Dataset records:
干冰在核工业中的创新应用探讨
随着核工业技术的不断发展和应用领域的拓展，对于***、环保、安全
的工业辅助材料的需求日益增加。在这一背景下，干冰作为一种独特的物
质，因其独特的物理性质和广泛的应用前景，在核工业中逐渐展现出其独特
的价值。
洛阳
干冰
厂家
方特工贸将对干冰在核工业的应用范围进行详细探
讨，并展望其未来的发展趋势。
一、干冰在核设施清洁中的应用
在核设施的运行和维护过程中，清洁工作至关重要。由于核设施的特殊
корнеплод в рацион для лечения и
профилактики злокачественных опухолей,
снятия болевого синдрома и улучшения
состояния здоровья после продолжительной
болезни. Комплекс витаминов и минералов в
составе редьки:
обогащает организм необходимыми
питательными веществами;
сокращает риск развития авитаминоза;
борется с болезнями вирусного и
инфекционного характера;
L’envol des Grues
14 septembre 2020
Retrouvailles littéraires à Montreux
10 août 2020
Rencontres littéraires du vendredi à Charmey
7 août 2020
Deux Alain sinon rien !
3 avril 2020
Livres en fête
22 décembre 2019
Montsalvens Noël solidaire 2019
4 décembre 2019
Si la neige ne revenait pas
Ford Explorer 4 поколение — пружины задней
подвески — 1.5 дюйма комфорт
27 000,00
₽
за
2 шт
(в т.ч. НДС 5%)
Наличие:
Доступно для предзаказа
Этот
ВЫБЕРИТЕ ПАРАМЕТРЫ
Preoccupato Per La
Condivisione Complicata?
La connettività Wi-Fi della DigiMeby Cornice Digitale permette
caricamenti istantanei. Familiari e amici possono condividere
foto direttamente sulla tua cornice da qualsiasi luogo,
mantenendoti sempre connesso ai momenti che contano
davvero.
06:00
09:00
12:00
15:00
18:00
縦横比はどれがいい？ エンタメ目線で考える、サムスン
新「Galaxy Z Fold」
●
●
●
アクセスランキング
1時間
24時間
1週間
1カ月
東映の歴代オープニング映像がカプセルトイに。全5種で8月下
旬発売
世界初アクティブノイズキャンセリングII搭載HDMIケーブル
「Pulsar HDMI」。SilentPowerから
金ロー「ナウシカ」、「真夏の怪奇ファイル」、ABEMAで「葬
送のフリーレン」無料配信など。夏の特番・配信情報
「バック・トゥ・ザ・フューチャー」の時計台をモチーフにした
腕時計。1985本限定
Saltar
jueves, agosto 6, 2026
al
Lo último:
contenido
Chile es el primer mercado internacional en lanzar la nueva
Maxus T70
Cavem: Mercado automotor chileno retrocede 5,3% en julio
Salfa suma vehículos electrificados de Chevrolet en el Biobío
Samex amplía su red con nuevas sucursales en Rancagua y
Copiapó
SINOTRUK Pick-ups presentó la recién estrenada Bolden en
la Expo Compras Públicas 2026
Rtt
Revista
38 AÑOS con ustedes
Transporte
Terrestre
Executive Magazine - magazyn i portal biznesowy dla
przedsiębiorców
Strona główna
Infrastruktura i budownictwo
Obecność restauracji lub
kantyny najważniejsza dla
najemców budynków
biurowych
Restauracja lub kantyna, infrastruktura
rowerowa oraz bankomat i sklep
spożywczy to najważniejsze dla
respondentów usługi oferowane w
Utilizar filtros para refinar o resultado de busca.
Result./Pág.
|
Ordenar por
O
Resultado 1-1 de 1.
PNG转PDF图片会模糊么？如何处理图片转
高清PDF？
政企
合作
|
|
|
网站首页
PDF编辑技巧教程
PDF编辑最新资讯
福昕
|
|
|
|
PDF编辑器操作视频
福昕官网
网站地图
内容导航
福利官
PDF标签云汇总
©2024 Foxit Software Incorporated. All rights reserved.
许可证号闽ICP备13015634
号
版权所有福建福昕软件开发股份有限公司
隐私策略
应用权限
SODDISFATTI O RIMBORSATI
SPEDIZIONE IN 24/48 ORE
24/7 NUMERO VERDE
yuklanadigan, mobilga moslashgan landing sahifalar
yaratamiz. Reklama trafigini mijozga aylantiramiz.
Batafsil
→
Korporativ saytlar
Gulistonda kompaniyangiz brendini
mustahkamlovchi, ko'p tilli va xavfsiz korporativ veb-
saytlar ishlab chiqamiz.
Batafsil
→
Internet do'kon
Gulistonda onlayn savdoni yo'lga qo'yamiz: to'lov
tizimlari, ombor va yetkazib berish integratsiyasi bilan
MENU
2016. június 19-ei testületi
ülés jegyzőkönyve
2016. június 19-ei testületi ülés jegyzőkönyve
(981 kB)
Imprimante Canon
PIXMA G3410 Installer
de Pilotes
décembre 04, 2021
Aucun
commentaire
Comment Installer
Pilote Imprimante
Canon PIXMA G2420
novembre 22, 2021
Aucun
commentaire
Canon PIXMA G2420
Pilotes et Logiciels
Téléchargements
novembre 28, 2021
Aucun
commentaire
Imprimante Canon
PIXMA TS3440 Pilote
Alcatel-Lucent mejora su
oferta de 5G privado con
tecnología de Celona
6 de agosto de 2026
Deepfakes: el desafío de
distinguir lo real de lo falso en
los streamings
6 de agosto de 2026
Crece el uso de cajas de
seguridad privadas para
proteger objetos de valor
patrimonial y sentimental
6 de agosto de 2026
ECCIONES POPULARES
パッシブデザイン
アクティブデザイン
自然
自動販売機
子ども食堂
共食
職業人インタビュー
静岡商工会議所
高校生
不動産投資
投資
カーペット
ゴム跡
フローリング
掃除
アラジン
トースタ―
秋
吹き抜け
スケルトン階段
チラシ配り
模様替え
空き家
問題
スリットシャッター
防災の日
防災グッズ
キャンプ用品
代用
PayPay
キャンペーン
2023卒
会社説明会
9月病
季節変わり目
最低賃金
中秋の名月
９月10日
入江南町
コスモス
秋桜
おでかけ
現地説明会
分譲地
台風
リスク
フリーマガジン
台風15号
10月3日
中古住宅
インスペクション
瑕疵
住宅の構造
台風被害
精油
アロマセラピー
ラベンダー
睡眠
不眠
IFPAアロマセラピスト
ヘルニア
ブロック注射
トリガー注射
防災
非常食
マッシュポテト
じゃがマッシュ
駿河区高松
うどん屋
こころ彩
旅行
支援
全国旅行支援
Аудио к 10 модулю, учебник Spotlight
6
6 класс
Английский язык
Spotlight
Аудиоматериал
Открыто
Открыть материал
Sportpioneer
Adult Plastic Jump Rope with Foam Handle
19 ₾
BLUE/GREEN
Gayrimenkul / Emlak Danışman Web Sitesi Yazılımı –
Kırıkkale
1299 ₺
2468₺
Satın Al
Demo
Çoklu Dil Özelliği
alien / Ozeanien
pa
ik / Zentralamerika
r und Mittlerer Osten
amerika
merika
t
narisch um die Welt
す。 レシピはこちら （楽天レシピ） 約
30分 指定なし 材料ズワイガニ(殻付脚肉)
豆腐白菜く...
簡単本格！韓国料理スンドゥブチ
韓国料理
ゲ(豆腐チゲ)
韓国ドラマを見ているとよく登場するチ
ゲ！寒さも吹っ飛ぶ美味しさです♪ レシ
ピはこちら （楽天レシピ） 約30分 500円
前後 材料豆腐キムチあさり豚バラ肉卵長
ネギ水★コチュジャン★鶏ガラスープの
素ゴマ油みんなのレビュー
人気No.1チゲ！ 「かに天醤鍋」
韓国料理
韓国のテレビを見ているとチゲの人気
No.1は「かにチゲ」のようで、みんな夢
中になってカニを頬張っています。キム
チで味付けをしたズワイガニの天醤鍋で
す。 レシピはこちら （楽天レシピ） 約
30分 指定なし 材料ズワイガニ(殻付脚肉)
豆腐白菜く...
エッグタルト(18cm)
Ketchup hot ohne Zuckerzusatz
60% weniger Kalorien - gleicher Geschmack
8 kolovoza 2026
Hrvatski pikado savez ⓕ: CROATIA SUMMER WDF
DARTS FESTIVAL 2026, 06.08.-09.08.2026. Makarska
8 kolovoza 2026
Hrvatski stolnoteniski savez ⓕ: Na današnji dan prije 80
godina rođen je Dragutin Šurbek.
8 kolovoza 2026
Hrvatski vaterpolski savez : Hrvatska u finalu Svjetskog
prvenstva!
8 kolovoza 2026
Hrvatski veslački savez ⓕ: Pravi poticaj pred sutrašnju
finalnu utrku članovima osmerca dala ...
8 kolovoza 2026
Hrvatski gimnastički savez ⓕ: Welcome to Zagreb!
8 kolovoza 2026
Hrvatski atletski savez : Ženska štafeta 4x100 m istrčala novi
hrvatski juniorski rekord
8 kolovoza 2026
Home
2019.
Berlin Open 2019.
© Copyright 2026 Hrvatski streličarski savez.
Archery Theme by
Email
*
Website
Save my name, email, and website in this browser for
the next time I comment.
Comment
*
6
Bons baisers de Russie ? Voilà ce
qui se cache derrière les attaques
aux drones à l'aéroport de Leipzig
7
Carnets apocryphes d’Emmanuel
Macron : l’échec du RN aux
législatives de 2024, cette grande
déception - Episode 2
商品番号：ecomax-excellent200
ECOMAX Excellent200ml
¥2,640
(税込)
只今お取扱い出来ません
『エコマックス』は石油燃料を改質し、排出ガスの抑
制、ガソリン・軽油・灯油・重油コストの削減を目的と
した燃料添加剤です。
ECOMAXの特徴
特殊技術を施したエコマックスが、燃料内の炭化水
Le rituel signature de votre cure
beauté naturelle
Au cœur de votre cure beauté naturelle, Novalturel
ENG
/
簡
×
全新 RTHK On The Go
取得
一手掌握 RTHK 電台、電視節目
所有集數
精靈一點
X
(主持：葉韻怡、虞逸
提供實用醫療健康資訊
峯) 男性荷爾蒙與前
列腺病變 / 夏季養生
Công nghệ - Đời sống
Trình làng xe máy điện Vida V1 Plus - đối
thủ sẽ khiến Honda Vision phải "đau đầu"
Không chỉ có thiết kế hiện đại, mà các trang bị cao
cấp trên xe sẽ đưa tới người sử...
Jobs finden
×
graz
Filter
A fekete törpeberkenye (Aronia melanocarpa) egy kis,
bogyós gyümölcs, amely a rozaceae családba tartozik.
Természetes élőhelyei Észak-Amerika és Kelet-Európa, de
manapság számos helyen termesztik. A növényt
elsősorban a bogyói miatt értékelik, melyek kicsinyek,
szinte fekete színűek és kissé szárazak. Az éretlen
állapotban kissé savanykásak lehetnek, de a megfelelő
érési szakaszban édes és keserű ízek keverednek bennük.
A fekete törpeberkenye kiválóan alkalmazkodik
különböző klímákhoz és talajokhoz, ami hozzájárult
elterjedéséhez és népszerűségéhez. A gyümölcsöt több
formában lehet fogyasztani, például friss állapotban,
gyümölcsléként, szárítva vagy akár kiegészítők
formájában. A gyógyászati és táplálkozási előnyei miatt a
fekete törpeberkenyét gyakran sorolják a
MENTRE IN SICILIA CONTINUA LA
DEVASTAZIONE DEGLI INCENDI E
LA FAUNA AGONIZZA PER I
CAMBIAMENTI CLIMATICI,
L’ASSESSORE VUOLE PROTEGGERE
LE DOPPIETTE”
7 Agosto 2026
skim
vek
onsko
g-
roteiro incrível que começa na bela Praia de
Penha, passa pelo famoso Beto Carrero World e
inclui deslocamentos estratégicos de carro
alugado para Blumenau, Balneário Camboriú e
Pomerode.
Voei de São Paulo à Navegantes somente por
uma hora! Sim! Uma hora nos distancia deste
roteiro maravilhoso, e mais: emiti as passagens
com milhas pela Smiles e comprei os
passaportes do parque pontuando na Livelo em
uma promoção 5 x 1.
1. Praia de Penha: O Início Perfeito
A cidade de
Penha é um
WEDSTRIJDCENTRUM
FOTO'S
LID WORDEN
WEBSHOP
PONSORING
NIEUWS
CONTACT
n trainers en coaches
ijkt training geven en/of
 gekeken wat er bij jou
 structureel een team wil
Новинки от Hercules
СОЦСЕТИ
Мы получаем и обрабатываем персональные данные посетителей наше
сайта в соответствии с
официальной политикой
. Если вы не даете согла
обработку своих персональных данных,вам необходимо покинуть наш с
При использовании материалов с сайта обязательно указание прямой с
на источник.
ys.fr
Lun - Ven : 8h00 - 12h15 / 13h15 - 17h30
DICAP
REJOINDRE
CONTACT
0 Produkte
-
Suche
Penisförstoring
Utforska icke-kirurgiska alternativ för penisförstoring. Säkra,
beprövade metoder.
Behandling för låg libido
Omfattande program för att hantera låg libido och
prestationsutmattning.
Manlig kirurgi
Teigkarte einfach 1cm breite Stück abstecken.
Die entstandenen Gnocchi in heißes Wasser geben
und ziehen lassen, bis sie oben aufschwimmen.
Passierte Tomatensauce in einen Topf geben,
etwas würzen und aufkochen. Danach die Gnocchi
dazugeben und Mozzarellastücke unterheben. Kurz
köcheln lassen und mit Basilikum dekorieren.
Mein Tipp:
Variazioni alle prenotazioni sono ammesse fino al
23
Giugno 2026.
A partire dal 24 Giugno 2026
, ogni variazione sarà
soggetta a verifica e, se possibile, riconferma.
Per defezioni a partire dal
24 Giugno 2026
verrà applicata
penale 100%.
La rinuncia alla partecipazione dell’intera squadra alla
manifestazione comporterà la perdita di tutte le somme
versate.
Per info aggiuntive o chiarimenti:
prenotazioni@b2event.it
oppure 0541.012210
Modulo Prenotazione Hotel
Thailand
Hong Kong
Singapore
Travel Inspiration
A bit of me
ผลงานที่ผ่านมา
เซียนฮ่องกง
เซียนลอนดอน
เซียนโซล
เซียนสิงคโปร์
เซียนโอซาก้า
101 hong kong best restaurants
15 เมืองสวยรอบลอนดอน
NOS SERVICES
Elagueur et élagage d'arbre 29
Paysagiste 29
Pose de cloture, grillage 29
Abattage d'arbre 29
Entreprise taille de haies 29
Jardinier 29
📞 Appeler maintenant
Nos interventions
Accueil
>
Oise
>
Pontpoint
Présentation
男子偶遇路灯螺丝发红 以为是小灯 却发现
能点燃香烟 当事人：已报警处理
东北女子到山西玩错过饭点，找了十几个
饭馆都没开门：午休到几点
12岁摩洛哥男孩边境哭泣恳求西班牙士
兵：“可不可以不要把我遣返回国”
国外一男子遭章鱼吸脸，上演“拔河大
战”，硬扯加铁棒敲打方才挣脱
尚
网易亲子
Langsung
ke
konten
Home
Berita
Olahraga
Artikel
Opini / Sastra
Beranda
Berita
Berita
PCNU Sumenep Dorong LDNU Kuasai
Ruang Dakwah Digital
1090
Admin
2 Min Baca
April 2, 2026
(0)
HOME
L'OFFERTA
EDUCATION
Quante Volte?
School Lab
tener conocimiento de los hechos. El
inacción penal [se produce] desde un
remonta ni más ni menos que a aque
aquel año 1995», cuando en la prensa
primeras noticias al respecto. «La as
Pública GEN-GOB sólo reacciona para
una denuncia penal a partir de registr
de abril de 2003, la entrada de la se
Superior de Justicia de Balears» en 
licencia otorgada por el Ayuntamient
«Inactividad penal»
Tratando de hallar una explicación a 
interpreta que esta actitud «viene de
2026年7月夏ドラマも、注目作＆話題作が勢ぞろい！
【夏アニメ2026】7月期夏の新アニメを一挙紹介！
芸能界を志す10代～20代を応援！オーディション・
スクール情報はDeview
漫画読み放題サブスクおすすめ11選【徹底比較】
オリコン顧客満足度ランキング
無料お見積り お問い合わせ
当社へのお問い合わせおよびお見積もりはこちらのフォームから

■ Task item ■
Rewrite the entries from the first line through the line containing "14 septembre 2020", with "干冰" changed to "固态二氧化碳" and everything else left as it is.

■ Task output ■
固态二氧化碳在核工业中的创新应用探讨
随着核工业技术的不断发展和应用领域的拓展，对于***、环保、安全
的工业辅助材料的需求日益增加。在这一背景下，固态二氧化碳作为一种独特的物
质，因其独特的物理性质和广泛的应用前景，在核工业中逐渐展现出其独特
的价值。
洛阳
固态二氧化碳
厂家
方特工贸将对固态二氧化碳在核工业的应用范围进行详细探
讨，并展望其未来的发展趋势。
一、固态二氧化碳在核设施清洁中的应用
在核设施的运行和维护过程中，清洁工作至关重要。由于核设施的特殊
корнеплод в рацион для лечения и
профилактики злокачественных опухолей,
снятия болевого синдрома и улучшения
состояния здоровья после продолжительной
болезни. Комплекс витаминов и минералов в
составе редьки:
обогащает организм необходимыми
питательными веществами;
сокращает риск развития авитаминоза;
борется с болезнями вирусного и
инфекционного характера;
L’envol des Grues
14 septembre 2020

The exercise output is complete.